NEW YORK—A panel of lawyers, judges, and consultants deliberated, at the Brooklyn Law School on Jan. 21, over the question of whether China still poses a threat to U.S. companies in terms of illicit trade practices.
At least one expert said the answer was an absolute yes—Christopher Cloutier, a partner at King & Spalding LLP who helps U.S. companies against illicit Chinese trade practices.
He says that inspite of the total volume of trade remedy cases is small (around one percent of all trade), Chinese companies stand out.
Cloutier told the Epoch Times: “The whole premise behind the cases we file is there is an unfair element. Frequently that means the Chinese product is subsidized. The Chinese government has provided an advantage, through special tax rates, low cost land, or through policy loans,” loans not given with a commercial objective but rather in order to follow industrial policies geared to boost exports. “China has more industrial policies than any other country,” he adds.
According to Cloutier, Chinese products were involved in more trade cases than those of any other country.
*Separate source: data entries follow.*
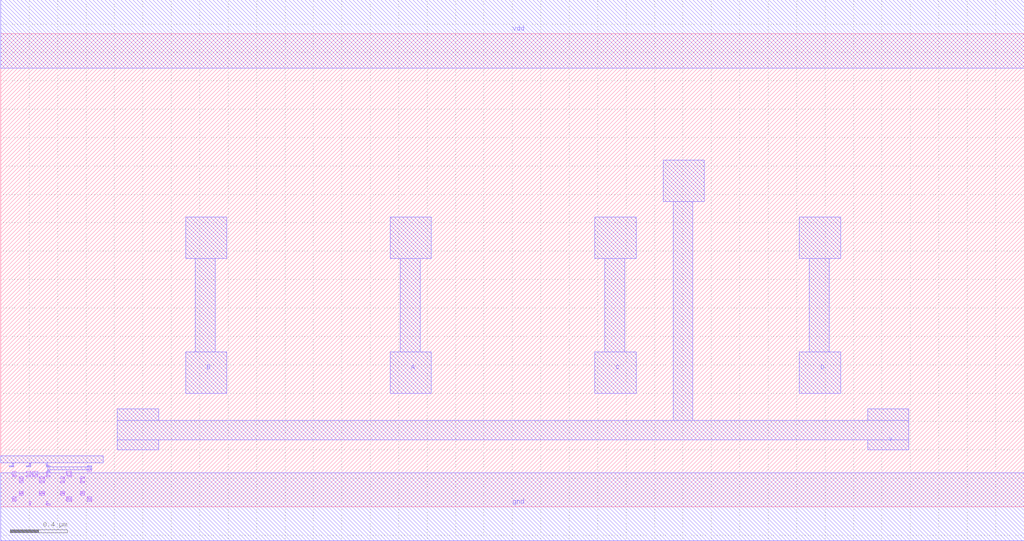
<source format=lef>
VERSION 5.7 ;
  NOWIREEXTENSIONATPIN ON ;
  DIVIDERCHAR "/" ;
  BUSBITCHARS "[]" ;
MACRO AOI22X1
  CLASS CORE ;
  FOREIGN AOI22X1 ;
  ORIGIN 0.000 0.000 ;
  SIZE 7.200 BY 3.330 ;
  SYMMETRY X Y R90 ;
  SITE unit ;
  PIN vdd
    DIRECTION INOUT ;
    USE POWER ;
    SHAPE ABUTMENT ;
    PORT
      LAYER met1 ;
        RECT 0.000 3.090 7.200 3.570 ;
    END
  END vdd
  PIN gnd
    DIRECTION INOUT ;
    USE GROUND ;
    SHAPE ABUTMENT ;
    PORT
      LAYER met1 ;
        RECT 0.000 0.310 0.720 0.360 ;
        RECT 0.080 0.290 0.090 0.310 ;
        RECT 0.200 0.290 0.210 0.310 ;
        RECT 0.060 0.280 0.090 0.290 ;
        RECT 0.180 0.280 0.210 0.290 ;
        RECT 0.320 0.290 0.330 0.310 ;
        RECT 0.320 0.280 0.350 0.290 ;
        RECT 0.610 0.280 0.640 0.290 ;
        RECT 0.330 0.260 0.620 0.280 ;
        RECT 0.630 0.260 0.640 0.280 ;
        RECT 0.330 0.240 0.340 0.260 ;
        RECT 0.000 -0.240 7.200 0.240 ;
    END
  END gnd
  PIN Y
    DIRECTION INOUT ;
    USE SIGNAL ;
    SHAPE ABUTMENT ;
    PORT
      LAYER met1 ;
        RECT 4.660 2.150 4.950 2.440 ;
        RECT 0.820 0.610 1.110 0.690 ;
        RECT 4.730 0.610 4.870 2.150 ;
        RECT 6.100 0.610 6.390 0.690 ;
        RECT 0.820 0.470 6.390 0.610 ;
        RECT 0.820 0.400 1.110 0.470 ;
        RECT 6.100 0.400 6.390 0.470 ;
    END
  END Y
  PIN B
    DIRECTION INOUT ;
    USE SIGNAL ;
    SHAPE ABUTMENT ;
    PORT
      LAYER met1 ;
        RECT 1.300 1.750 1.590 2.040 ;
        RECT 1.370 1.090 1.510 1.750 ;
        RECT 1.300 0.800 1.590 1.090 ;
    END
  END B
  PIN A
    DIRECTION INOUT ;
    USE SIGNAL ;
    SHAPE ABUTMENT ;
    PORT
      LAYER met1 ;
        RECT 2.740 1.750 3.030 2.040 ;
        RECT 2.810 1.090 2.950 1.750 ;
        RECT 2.740 0.800 3.030 1.090 ;
    END
  END A
  PIN C
    DIRECTION INOUT ;
    USE SIGNAL ;
    SHAPE ABUTMENT ;
    PORT
      LAYER met1 ;
        RECT 4.180 1.750 4.470 2.040 ;
        RECT 4.250 1.090 4.390 1.750 ;
        RECT 4.180 0.800 4.470 1.090 ;
    END
  END C
  PIN D
    DIRECTION INOUT ;
    USE SIGNAL ;
    SHAPE ABUTMENT ;
    PORT
      LAYER met1 ;
        RECT 5.620 1.750 5.910 2.040 ;
        RECT 5.690 1.090 5.830 1.750 ;
        RECT 5.620 0.800 5.910 1.090 ;
    END
  END D
  OBS
      LAYER li1 ;
        RECT 0.080 0.290 0.090 0.310 ;
        RECT 0.200 0.290 0.210 0.310 ;
        RECT 0.060 0.280 0.090 0.290 ;
        RECT 0.180 0.280 0.210 0.290 ;
        RECT 0.320 0.290 0.330 0.310 ;
        RECT 0.320 0.280 0.350 0.290 ;
        RECT 0.610 0.280 0.640 0.290 ;
        RECT 0.610 0.260 0.620 0.280 ;
        RECT 0.630 0.260 0.640 0.280 ;
        RECT 0.610 0.250 0.640 0.260 ;
        RECT 0.080 0.240 0.110 0.250 ;
        RECT 0.180 0.240 0.210 0.250 ;
        RECT 0.080 0.220 0.090 0.240 ;
        RECT 0.200 0.220 0.210 0.240 ;
        RECT 0.080 0.210 0.110 0.220 ;
        RECT 0.180 0.210 0.210 0.220 ;
        RECT 0.220 0.240 0.260 0.250 ;
        RECT 0.220 0.220 0.230 0.240 ;
        RECT 0.250 0.220 0.260 0.240 ;
        RECT 0.220 0.210 0.260 0.220 ;
        RECT 0.320 0.240 0.350 0.250 ;
        RECT 0.460 0.240 0.500 0.250 ;
        RECT 0.320 0.220 0.330 0.240 ;
        RECT 0.460 0.220 0.470 0.240 ;
        RECT 0.490 0.220 0.500 0.240 ;
        RECT 0.320 0.210 0.350 0.220 ;
        RECT 0.470 0.210 0.500 0.220 ;
        RECT 0.130 0.200 0.160 0.210 ;
        RECT 0.130 0.180 0.140 0.200 ;
        RECT 0.150 0.180 0.160 0.200 ;
        RECT 0.130 0.170 0.160 0.180 ;
        RECT 0.270 0.200 0.310 0.210 ;
        RECT 0.420 0.200 0.450 0.210 ;
        RECT 0.270 0.180 0.280 0.200 ;
        RECT 0.300 0.180 0.310 0.200 ;
        RECT 0.440 0.180 0.450 0.200 ;
        RECT 0.270 0.170 0.310 0.180 ;
        RECT 0.420 0.170 0.450 0.180 ;
        RECT 0.560 0.200 0.590 0.210 ;
        RECT 0.560 0.180 0.570 0.200 ;
        RECT 0.560 0.170 0.590 0.180 ;
        RECT 0.130 0.100 0.160 0.110 ;
        RECT 0.130 0.090 0.140 0.100 ;
        RECT 0.150 0.090 0.160 0.100 ;
        RECT 0.130 0.080 0.160 0.090 ;
        RECT 0.270 0.100 0.310 0.110 ;
        RECT 0.420 0.100 0.450 0.110 ;
        RECT 0.270 0.090 0.280 0.100 ;
        RECT 0.300 0.090 0.310 0.100 ;
        RECT 0.440 0.090 0.450 0.100 ;
        RECT 0.270 0.080 0.310 0.090 ;
        RECT 0.420 0.080 0.450 0.090 ;
        RECT 0.560 0.100 0.590 0.110 ;
        RECT 0.560 0.090 0.570 0.100 ;
        RECT 0.560 0.080 0.590 0.090 ;
        RECT 0.080 0.060 0.110 0.070 ;
        RECT 0.460 0.060 0.500 0.070 ;
        RECT 0.080 0.050 0.090 0.060 ;
        RECT 0.460 0.050 0.470 0.060 ;
        RECT 0.490 0.050 0.500 0.060 ;
        RECT 0.080 0.040 0.110 0.050 ;
        RECT 0.460 0.040 0.500 0.050 ;
        RECT 0.610 0.060 0.640 0.070 ;
        RECT 0.610 0.050 0.620 0.060 ;
        RECT 0.630 0.050 0.640 0.060 ;
        RECT 0.610 0.040 0.640 0.050 ;
        RECT 0.200 0.010 0.210 0.040 ;
        RECT 0.320 0.020 0.330 0.040 ;
        RECT 0.320 0.010 0.350 0.020 ;
  END
END AOI22X1
END LIBRARY


</source>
He believes this is an indication that some industrial policies foster this type of behavior.
Other panelists such as William Perry, a partner at Dorsey & Whitney LLP say the United States is particularly focused on punishing Chinese companies. He cited the fact that China is still labeled a “command economy” under Department of Commerce rules whereas countries like Russia are labeled a market economy and therefore face less scrutiny.
If a Chinese company is found to be cheating, extra import duties will be imposed on the relevant products, sometimes in multiples of the original selling price. Customs then collects the duties from the U.S. based importer, which usually stops importing the product if duties are too high.
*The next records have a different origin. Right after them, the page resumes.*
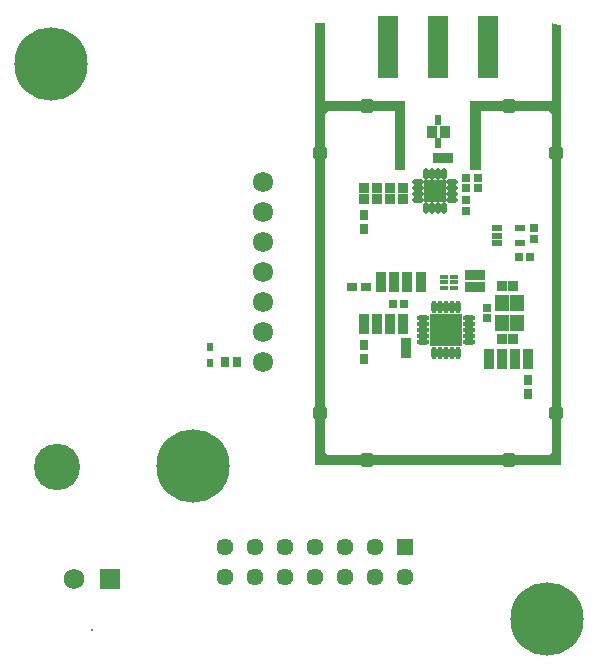
<source format=gts>
G04*
G04 #@! TF.GenerationSoftware,Altium Limited,Altium Designer,22.1.2 (22)*
G04*
G04 Layer_Color=8388736*
%FSLAX25Y25*%
%MOIN*%
G70*
G04*
G04 #@! TF.SameCoordinates,5B492A3F-CB9A-4010-B6E6-7C5E2EA9E8FC*
G04*
G04*
G04 #@! TF.FilePolarity,Negative*
G04*
G01*
G75*
%ADD16R,0.06784X0.20800*%
%ADD17R,0.03556X0.03950*%
%ADD18R,0.01981X0.03359*%
%ADD19R,0.11036X0.11036*%
%ADD20R,0.03162X0.03556*%
%ADD21R,0.02375X0.02690*%
%ADD22O,0.04343X0.01784*%
%ADD23O,0.01784X0.04343*%
%ADD24R,0.03477X0.03320*%
%ADD25R,0.03320X0.03477*%
%ADD26R,0.03162X0.03458*%
G04:AMPARAMS|DCode=27|XSize=47.37mil|YSize=39.5mil|CornerRadius=6.36mil|HoleSize=0mil|Usage=FLASHONLY|Rotation=0.000|XOffset=0mil|YOffset=0mil|HoleType=Round|Shape=RoundedRectangle|*
%AMROUNDEDRECTD27*
21,1,0.04737,0.02677,0,0,0.0*
21,1,0.03465,0.03950,0,0,0.0*
1,1,0.01272,0.01732,-0.01339*
1,1,0.01272,-0.01732,-0.01339*
1,1,0.01272,-0.01732,0.01339*
1,1,0.01272,0.01732,0.01339*
%
%ADD27ROUNDEDRECTD27*%
G04:AMPARAMS|DCode=28|XSize=47.37mil|YSize=39.5mil|CornerRadius=6.36mil|HoleSize=0mil|Usage=FLASHONLY|Rotation=270.000|XOffset=0mil|YOffset=0mil|HoleType=Round|Shape=RoundedRectangle|*
%AMROUNDEDRECTD28*
21,1,0.04737,0.02677,0,0,270.0*
21,1,0.03465,0.03950,0,0,270.0*
1,1,0.01272,-0.01339,-0.01732*
1,1,0.01272,-0.01339,0.01732*
1,1,0.01272,0.01339,0.01732*
1,1,0.01272,0.01339,-0.01732*
%
%ADD28ROUNDEDRECTD28*%
%ADD29R,0.02769X0.02769*%
%ADD30R,0.02769X0.02769*%
%ADD31R,0.02965X0.02965*%
%ADD32O,0.01784X0.03950*%
%ADD33O,0.03950X0.01784*%
%ADD34R,0.07493X0.07493*%
%ADD35R,0.03458X0.03162*%
%ADD36R,0.02965X0.03162*%
%ADD37R,0.03536X0.02454*%
%ADD38R,0.02965X0.01784*%
%ADD39R,0.02965X0.02965*%
%ADD40R,0.04737X0.05524*%
%ADD41C,0.15449*%
%ADD42C,0.06784*%
%ADD43C,0.05682*%
%ADD44R,0.05682X0.05682*%
%ADD45C,0.24422*%
%ADD46C,0.00800*%
%ADD47C,0.06824*%
%ADD48R,0.06824X0.06824*%
G36*
X107087Y188484D02*
X133760D01*
Y185335D01*
Y165650D01*
X130315D01*
Y185335D01*
X108110D01*
X107087Y184311D01*
Y181004D01*
Y74705D01*
Y71398D01*
X108110Y70374D01*
X164469D01*
Y70397D01*
X181677D01*
X182677Y71398D01*
Y181004D01*
Y184311D01*
D01*
X181653Y185335D01*
X159055D01*
Y165650D01*
X155610D01*
Y185335D01*
Y188484D01*
Y188509D01*
X159055D01*
Y188484D01*
X182677D01*
Y214440D01*
X183789Y214293D01*
X185529Y213827D01*
X185827Y213704D01*
X185827Y188484D01*
X185827D01*
Y185335D01*
Y181004D01*
Y67224D01*
X178347D01*
Y67247D01*
X164469D01*
Y67224D01*
X103937D01*
Y181004D01*
Y185335D01*
Y188484D01*
Y214528D01*
X107087D01*
X107087Y188484D01*
D02*
G37*
D16*
X161575Y206594D02*
D03*
X144882D02*
D03*
X128189D02*
D03*
D17*
X142717Y178347D02*
D03*
X147047D02*
D03*
D18*
X144882Y174606D02*
D03*
Y182087D02*
D03*
D19*
X147441Y112106D02*
D03*
D20*
X73819Y101378D02*
D03*
X77756D02*
D03*
D21*
X68799Y106535D02*
D03*
Y101339D02*
D03*
D22*
X139764Y108169D02*
D03*
Y110138D02*
D03*
Y112106D02*
D03*
Y114075D02*
D03*
Y116043D02*
D03*
X155118D02*
D03*
Y114075D02*
D03*
Y112106D02*
D03*
Y110138D02*
D03*
Y108169D02*
D03*
D23*
X143504Y119783D02*
D03*
X145473D02*
D03*
X147441D02*
D03*
X149409D02*
D03*
X151378D02*
D03*
Y104429D02*
D03*
X149409D02*
D03*
X147441D02*
D03*
X145473D02*
D03*
X143504D02*
D03*
D24*
X155453Y126378D02*
D03*
X158917D02*
D03*
X155453Y130610D02*
D03*
X158917D02*
D03*
X148287Y169488D02*
D03*
X144823D02*
D03*
X166181Y109055D02*
D03*
X169646D02*
D03*
Y126772D02*
D03*
X166181D02*
D03*
D25*
X161713Y104193D02*
D03*
Y100728D02*
D03*
X166043Y104193D02*
D03*
Y100728D02*
D03*
X170374Y104193D02*
D03*
Y100728D02*
D03*
X174705D02*
D03*
Y104193D02*
D03*
X132972Y155945D02*
D03*
Y159409D02*
D03*
X128642Y155945D02*
D03*
Y159409D02*
D03*
X124311Y155945D02*
D03*
Y159409D02*
D03*
X119980Y155945D02*
D03*
Y159409D02*
D03*
X125886Y129890D02*
D03*
Y126425D02*
D03*
X120276Y115905D02*
D03*
Y112441D02*
D03*
X128937D02*
D03*
Y115905D02*
D03*
X133268Y112441D02*
D03*
Y115905D02*
D03*
X124606Y112441D02*
D03*
Y115905D02*
D03*
X133957Y107835D02*
D03*
Y104370D02*
D03*
X138976Y126425D02*
D03*
Y129890D02*
D03*
X130217Y126425D02*
D03*
Y129890D02*
D03*
X134547Y126425D02*
D03*
Y129890D02*
D03*
D26*
X174705Y95669D02*
D03*
Y90945D02*
D03*
X120079Y145866D02*
D03*
Y150591D02*
D03*
X120276Y107283D02*
D03*
Y102559D02*
D03*
D27*
X184252Y84547D02*
D03*
Y171161D02*
D03*
X105512D02*
D03*
Y84547D02*
D03*
D28*
X168504Y186909D02*
D03*
Y68799D02*
D03*
X121260D02*
D03*
Y186909D02*
D03*
D29*
X105512Y68799D02*
D03*
X184252Y186909D02*
D03*
D30*
Y68799D02*
D03*
X105512Y186909D02*
D03*
D31*
X158169Y159449D02*
D03*
Y162992D02*
D03*
X154232Y159449D02*
D03*
Y162992D02*
D03*
Y155512D02*
D03*
Y151969D02*
D03*
X176870Y142618D02*
D03*
Y146161D02*
D03*
D32*
X140847Y152854D02*
D03*
X142815D02*
D03*
X144783D02*
D03*
X146752D02*
D03*
Y164272D02*
D03*
X144783D02*
D03*
X142815D02*
D03*
X140847D02*
D03*
D33*
X149508Y155610D02*
D03*
Y157579D02*
D03*
Y159547D02*
D03*
Y161516D02*
D03*
X138091D02*
D03*
Y159547D02*
D03*
Y157579D02*
D03*
Y155610D02*
D03*
D34*
X143799Y158563D02*
D03*
D35*
X120866Y126484D02*
D03*
X116142D02*
D03*
D36*
X161122Y116142D02*
D03*
Y119488D02*
D03*
D37*
X172035Y146161D02*
D03*
Y141043D02*
D03*
X164382D02*
D03*
Y143602D02*
D03*
Y146161D02*
D03*
D38*
X150098Y126083D02*
D03*
X146752D02*
D03*
X150098Y130020D02*
D03*
X146752D02*
D03*
X150098Y128051D02*
D03*
X146752D02*
D03*
D39*
X171949Y136516D02*
D03*
X175492D02*
D03*
X133465Y120768D02*
D03*
X129921D02*
D03*
D40*
X171260Y114567D02*
D03*
Y121260D02*
D03*
X166142D02*
D03*
Y114567D02*
D03*
D41*
X17717Y66457D02*
D03*
D42*
X86614Y121417D02*
D03*
Y131417D02*
D03*
Y141417D02*
D03*
Y101417D02*
D03*
Y111417D02*
D03*
Y151417D02*
D03*
Y161417D02*
D03*
D43*
X73858Y29921D02*
D03*
Y39921D02*
D03*
X83858Y29921D02*
D03*
Y39921D02*
D03*
X93858Y29921D02*
D03*
Y39921D02*
D03*
X103858Y29921D02*
D03*
Y39921D02*
D03*
X113858Y29921D02*
D03*
Y39921D02*
D03*
X123858Y29921D02*
D03*
Y39921D02*
D03*
X133858Y29921D02*
D03*
D44*
Y39921D02*
D03*
D45*
X181102Y15748D02*
D03*
X62992Y66929D02*
D03*
X15748Y200787D02*
D03*
D46*
X29528Y12126D02*
D03*
D47*
X23622Y29134D02*
D03*
D48*
X35433D02*
D03*
M02*

</source>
However, Mr. Cloutier says there are some problems with enforcing the duties: “Sometimes the importers just disappear or go bankrupt. These are U.S. companies but they might be set up by a foreign entity.”
He also explained why tariffs against China aren’t higher given these widespread illicit practices. Because China is a World Trade Organization (WTO) country, the United States has to treat it the same as any other country and cannot levy extra tariffs on China, unless there is an infraction.
China on the other hand often flaunts WTO rules and directly imposes retaliatory tariffs after a country like the United States acts to prevent dumping or subsidizing. According to the WTO, instead of acting unilaterally, a country has to appeal duties it deems to be in front of the WTO.
“The only remedy for disputes should be the WTO,” Cloutier says.